"Chinese overtime" (and "textiled hikers")
Wilson Gray
hwgray at GMAIL.COM
Sun Jun 19 02:03:21 UTC 2011
On Fri, Jun 17, 2011 at 1:45 PM, Laurence Horn <laurence.horn at yale.edu> wrote:
> I hadn't previously encountered this entry in the catalog that
> currently includes Chinese fire drills and Chinese landings and
> Chinese home runs, as discussed in previous threads. Â An article in
> this week's New Haven Advocate, our weekly alternative paper, details
> a suit filed by Save-a-Lot grocery by assistant manager Ed Roach on
> the grounds that "under the store policy, Roach made less money [per
> hour] the more hours he put in", i.e. a lower hourly rate for each
> additional hour he worked.
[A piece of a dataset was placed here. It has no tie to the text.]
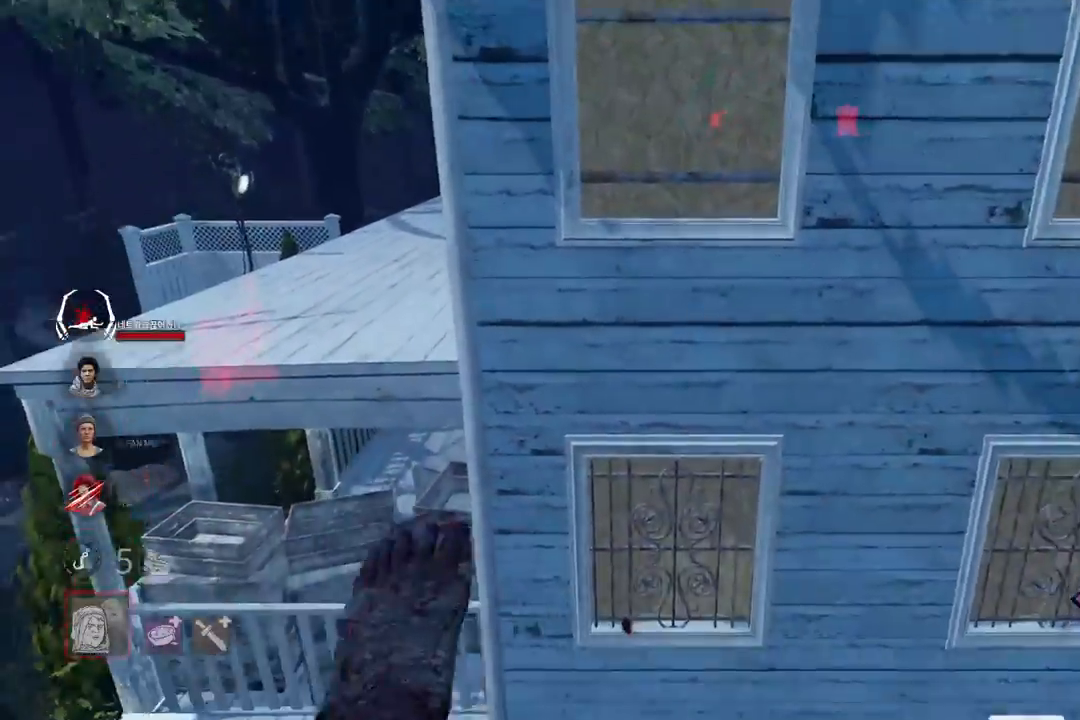
{"keys": [], "mouse": [], "events": [[367, "mouse_right", "down"], [467, "mouse_right", "up"]]}
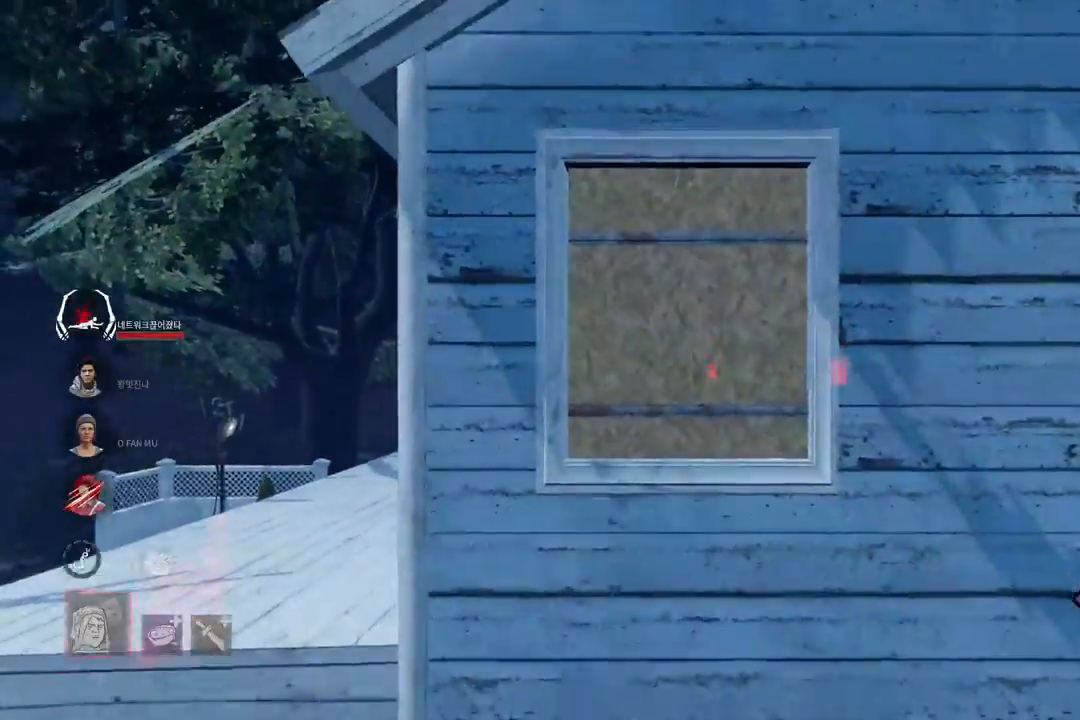
{"keys": ["a"], "mouse": [], "events": [[317, "a", "down"]]}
Â Some web sites on the practice of Chinese
> overtime:
> http://www.overtime-flsa.com/what-is-chinese-overtime
> ("an employee is paid a fixed salary each workweek for hours that
> vary up and down from week to week, the employer may use an overtime
> calculation method called 'fixed salary for fluctuating workweeks'")
> http://answers.yahoo.com/question/index?qid=20060707171900AAFIqtf
> http://www.twc.state.tx.us/news/efte/h_regular_rate_salaried_nx.html
>
This is an all-too-common practice. In general, lower- and
middle-management personnel have no access to union protection that
would require the payment of overtime, even in union shops.So, if
something doesn't get done, it's up to lower- and middle-management to
take up the slack, getting no "premium pay" - capitalismspeak for
"overtime pay" - regardless of the number of overtime hours worked.
At Harvard, the distinction is between "exempt" human resources and
"non-exempt" ones. These terms predate my own connection with Harvard.
So, I'm not sure of their official meanings. But, in my day, after
Harvard became a union shop, these terms were supposed by us polloi to
mean, "excluded from union protection" and "included under union
protection. And it was the case that the exempt worked as long and as
hard as need be to get the job done, at a fixed salary.
Those protected by the union received premium pay after the first five
hours - the work-week is defined as 35 hours - of overtime. (Exclusion
of the lunch-"hour" from the work-week is common, wherever it's
feasible to do it.)
The exempt were once referred to as "officers [of the University]."
But I've been given to understand that, since my retirement, the union
has forced Harvard to end the that practice.
--
-Wilson
-----
All say, "How hard it is that we have to die!"---a strange complaint
to come from the mouths of people who have had to live.